Louisa May Alcott was born in Germantown, Pennsylvania, in 1832. Two years later, she moved with her family to Boston and in 1840 to Concord, which was to remain her family home for the rest of her life. Her father, Bronson Alcott, was a transcendentalist and friend of Ralph Waldo Emerson and Henry David Thoreau. Alcott early realized that her father could not be counted on as sole support of his family, and so she sacrificed much of her own pleasure to earn money by sewing, teaching, and churning out potboilers. Her reputation was established with Hospital Sketches (1863), which was an account of her work as a volunteer nurse in Washington, D.C. Alcott's first works were written for children, including her best-known Little Women (1868--69) and Little Men: Life at Plumfield with Jo's Boys (1871). Moods (1864), a "passionate conflict," was written for adults. Alcott's writing eventually became the family's main source of income. Throughout her life, Alcott continued to produce highly popular and idealistic literature for children. An Old-Fashioned Girl (1870), Eight Cousins (1875), Rose in Bloom (1876), Under the Lilacs (1878), and Jack and Jill (1881) enjoyed wide popularity. At the same time, her adult fiction, such as the autobiographical novel Work: A Story of Experience (1873) and A Modern Mephistopheles (1877), a story based on the Faust legend, shows her deeper concern with such social issues as education, prison reform, and women's suffrage.
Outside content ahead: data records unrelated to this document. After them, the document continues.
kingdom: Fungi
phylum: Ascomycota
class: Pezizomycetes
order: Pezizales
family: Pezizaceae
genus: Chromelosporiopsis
She realistically depicts the problems of adolescents and working women, the difficulties of relationships between men and women, and the values of the single woman's life.

Joel Myerson (born 1945) is a Distinguished Professor Emeritus of English Language and Literature at the University of South Carolina. He has edited many books about the works of such American literary figures as Ralph Waldo Emerson, Henry David Thoreau, Nathaniel Hawthorne, Louisa May Alcott, Emily Dickinson, and Walt Whitman.